I was searching for something (completely different) and found this in a thread from a couple of years ago. It reminded me of your question. Perhaps your bug has a similar cause. 



			
				cuchuflete said:
			
		

> I have had the same experience [EDIT -- this refers to the thread this quote originally came from], although it is rare.
> 
> Here is what I believe causes it...{and, by the way, I don't believe it can be corrected after the fact.}...now and then Mike has to reboot the servers to apply upgrades, or he does a system backup. While these events are underway, there is 'record locking' for the records and files. If, by strange but possible circumstances, your particular submission gets caught at the milisecond when the record lock is being invoked, your post will appear, but it will not be shown in the menu.
> 
> Yesterday there was an "event" caused by mysterious external forces...just when I was opening a PM. As a result of this, my PM counter reads "1" even after I have read all of my messages.
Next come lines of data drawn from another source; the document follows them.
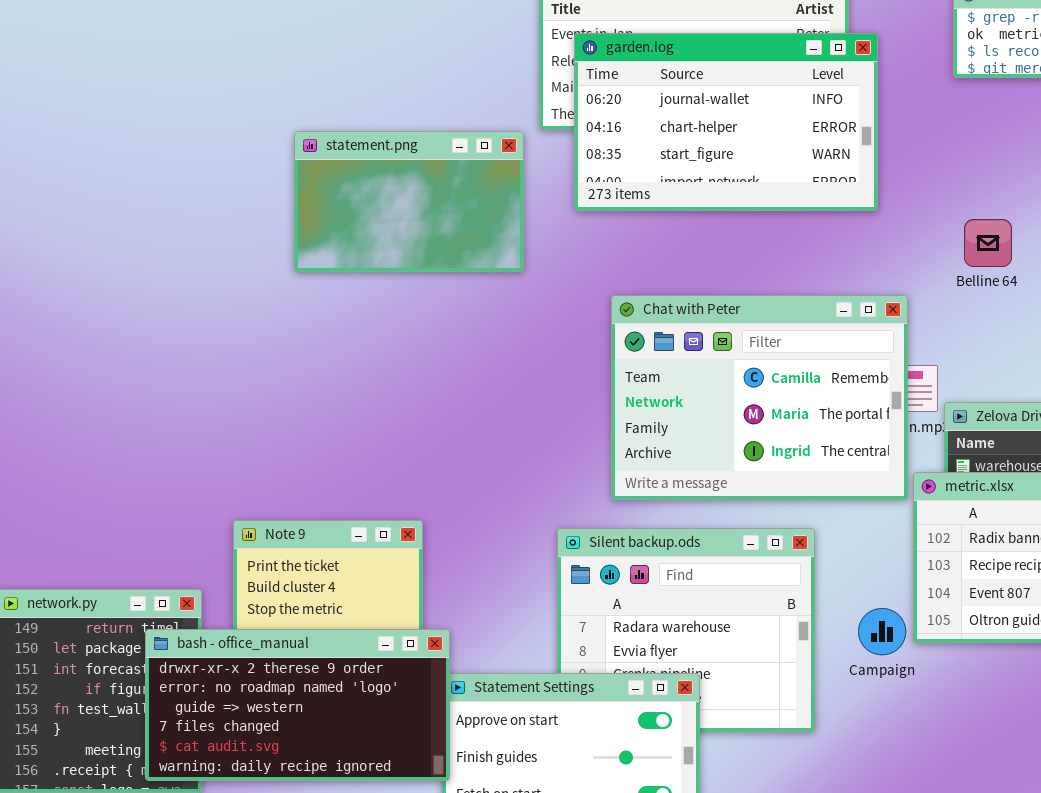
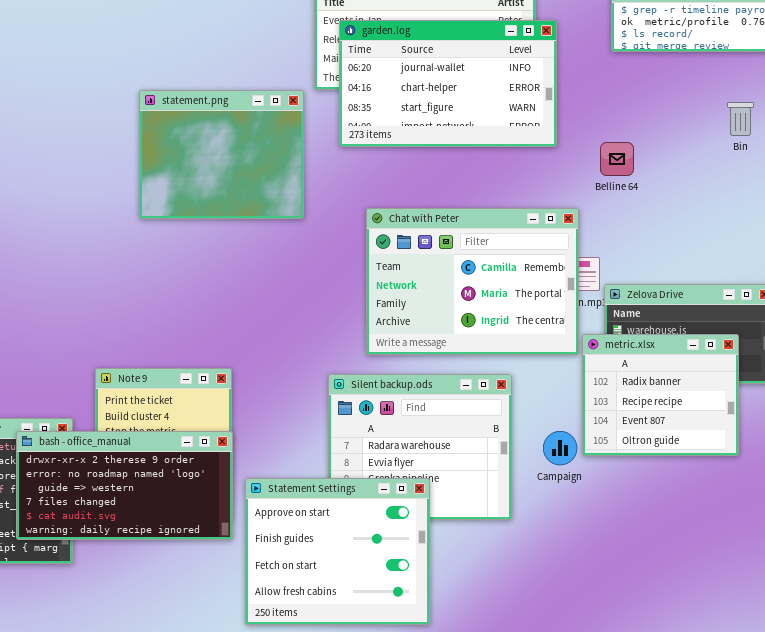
statement.png: [294,131,524,272] -> [139,90,304,219], resized
Belline 64: [964,219,1012,267] -> [600,142,634,176], moved
bash - office_manual: [145,629,450,781] -> [16,431,233,540], moved

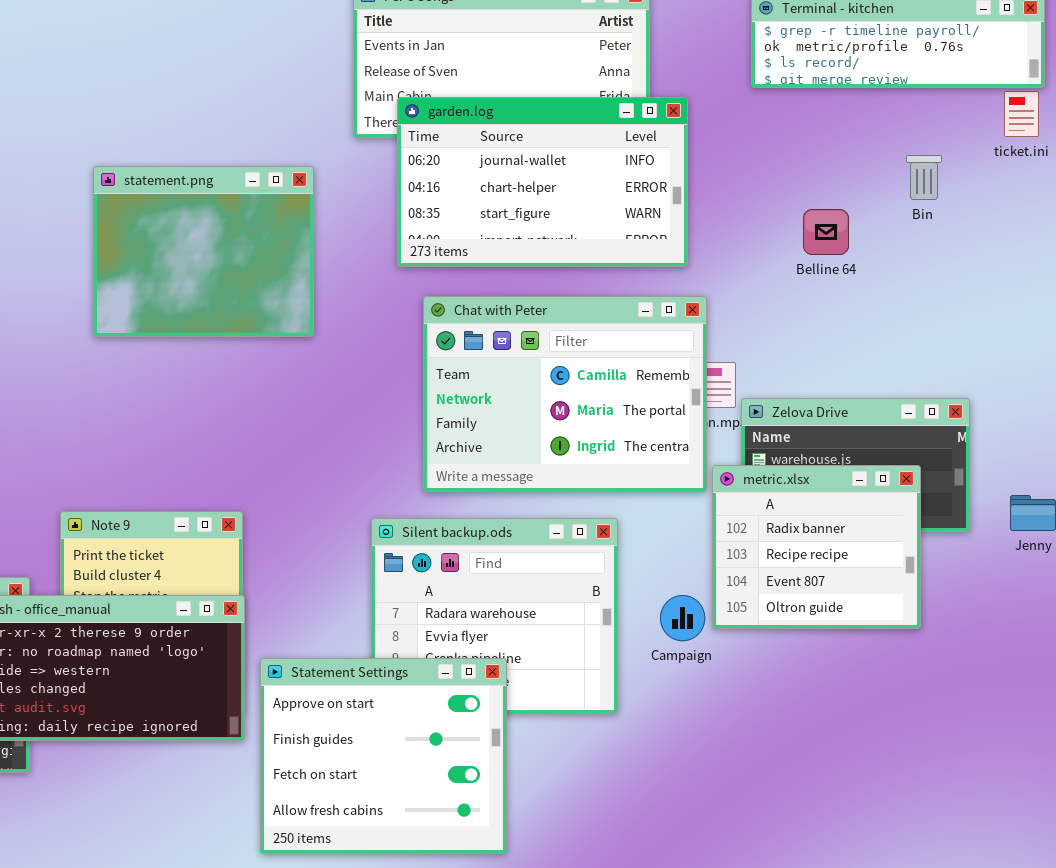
garden.log: [339,20,557,147] -> [397,97,688,267], moved
statement.png: [139,90,304,219] -> [93,166,314,337], moved
Belline 64: [600,142,634,176] -> [803,209,849,255], moved

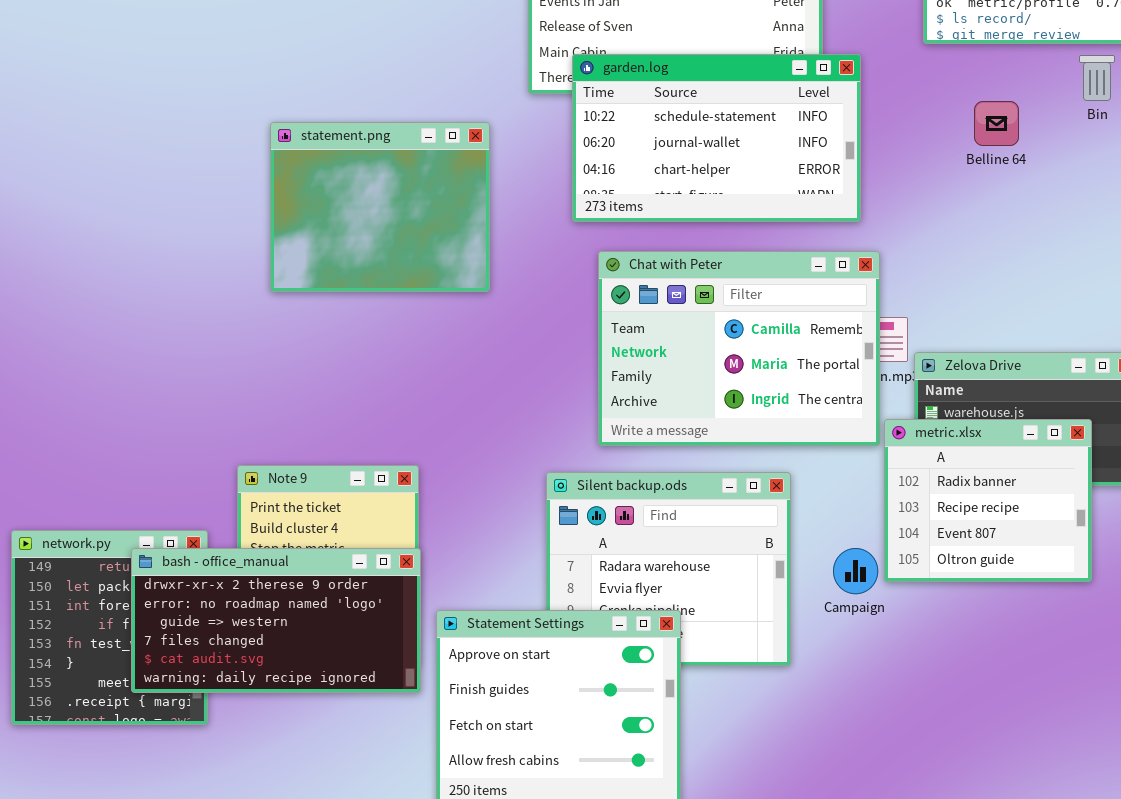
garden.log: [397,97,688,267] -> [572,54,861,222], scrolled up 1 row
Bin: [906,155,942,200] -> [1079,55,1115,101], moved
Belline 64: [803,209,849,255] -> [974,101,1019,146], moved

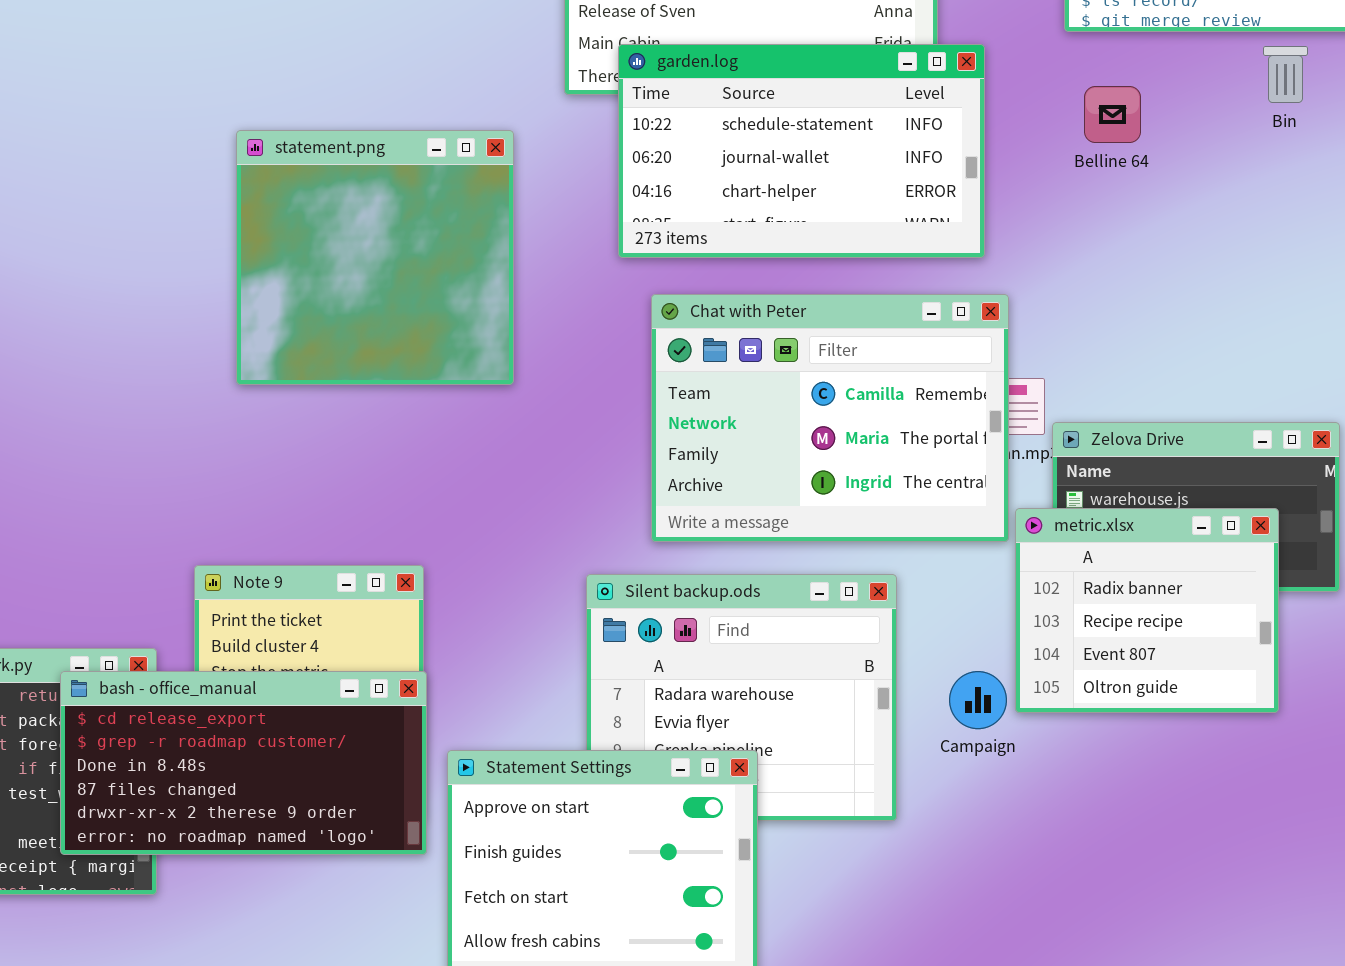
Belline 64: [974,101,1019,146] -> [1084,86,1141,143], moved
statement.png: [270,122,490,292] -> [236,130,514,385], resized
bash - office_manual: [131,548,421,693] -> [60,671,427,855], scrolled up 4 rows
All of this should self correct with the next system reboot.


 
This originally came from this thread if you want to see the whole context, but I think this is the gist of the information. Perhaps it is relevant  , perhaps not.   

best wishes - jlc


----------



## geve

Thank you very much Jlc!  It indeed looks like a similar bug (so long for the gevetom bug then!).
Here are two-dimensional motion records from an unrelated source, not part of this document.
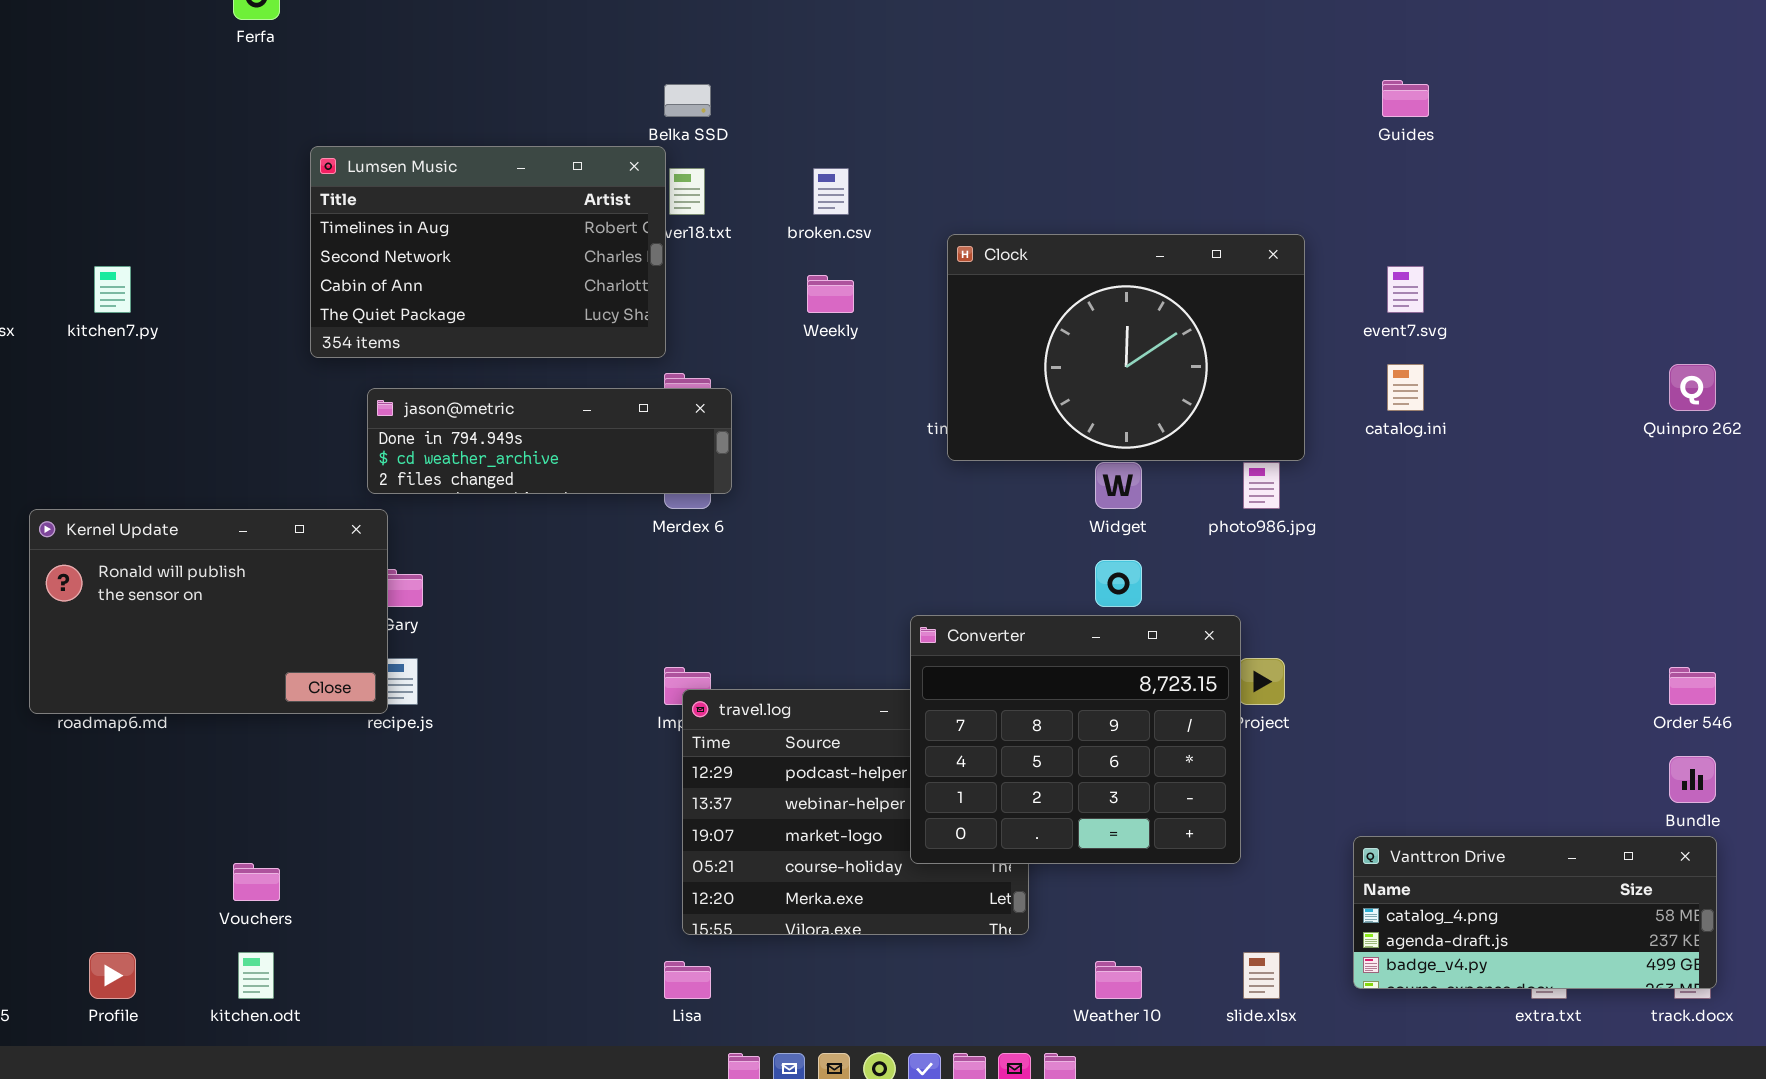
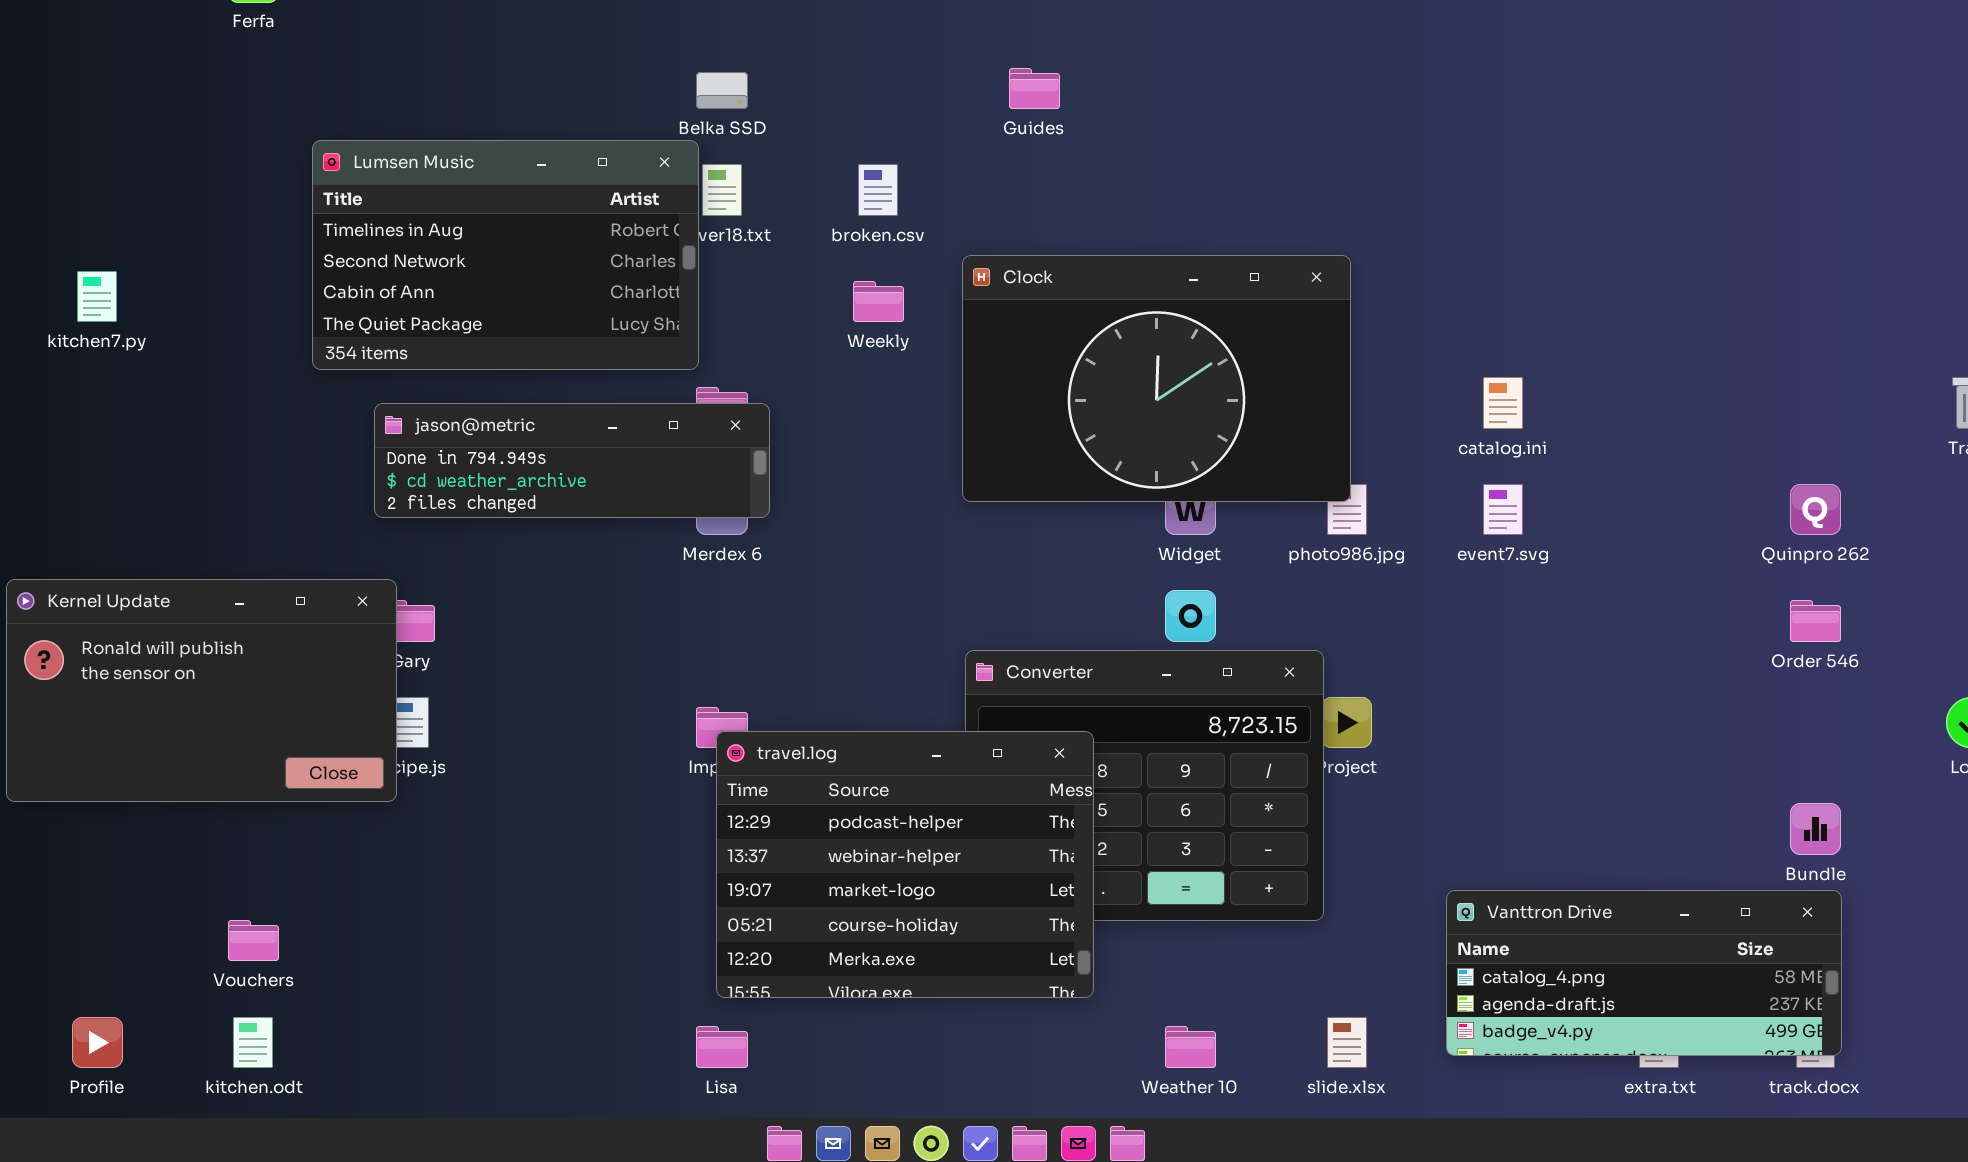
Guides: [1382,80,1429,117] -> [1009,68,1060,109], moved
Clock: [947,234,1305,461] -> [962,255,1351,502], moved
event7.svg: [1387,266,1424,313] -> [1483,484,1523,535], moved
Quinpro 262: [1669,364,1716,411] -> [1790,484,1841,535], moved
Kernel Update: [29,509,388,714] -> [6,579,397,802], moved
Order 546: [1669,667,1716,705] -> [1790,600,1841,642], moved
travel.log: [682,689,1029,935] -> [716,731,1094,998], raised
The funny thing is that the thread has the arrow on the left (meaning I posted a reply), but I had to subscribe manually (and it now appears in my subscribed thread at the hour & date at which Mike posted). 
_An "event" caused by mysterious external forces_ said el Señor Cuchuflete - ouh, creepy!


----------



## belén

I deleted your post and restored it and now it is ok.

Be


----------



## geve

Thanks, Moduck Be! 
Next time I will do that by myself, now that I know it is no new bug... <sigh>.


----------



## Thomas1

Just for the record, it's happened to me here.
Going to repost... 


Tom


----------



## Thomas1

It looks that the bug has stuck to me since at least last week as I've kept on having posts like the above. I've jut posted a message here, and it happened all the same. I had a few such incidents in the past four days. Does anyone have similar problems? It also happens that once I've posted such a message it isn't diplayed on the board I only see a white page and have to either refresh the page or go back a few pages earlier. I also often see a message of more or less this content: _Data base error, _it doen't show up along with these "unexistent" posts_, _though, so I'm not sure if these things are somehow related. Could it be something with my computer or this has rather something to do with the forum?

Tom

EDIT: another mesage that I often see and has just appeared, right after going out of this thread, reads: _the page cannot be diplayed_ (my translation from Polish).


----------



## Punky Zoé

That happened to me several times today ...


----------



## geve

Thomas1 said:


> It also happens that once I've posted such a message it isn't diplayed on the board I only see a white page and have to either refresh the page or go back a few pages earlier.


Yes, that's usually how it happens to me too. I click "submit", and I get a white page, so I go back and re-write my post (or paste it if I remembered to copy the text before submitting!) and when I hit "preview" I see that my previous post that I thought was lost, is already there.


----------



## KaRiNe_Fr

That's true for me too. It seems WR is more and more overloaded these times, and the times of response of the request seem longer and longer...


----------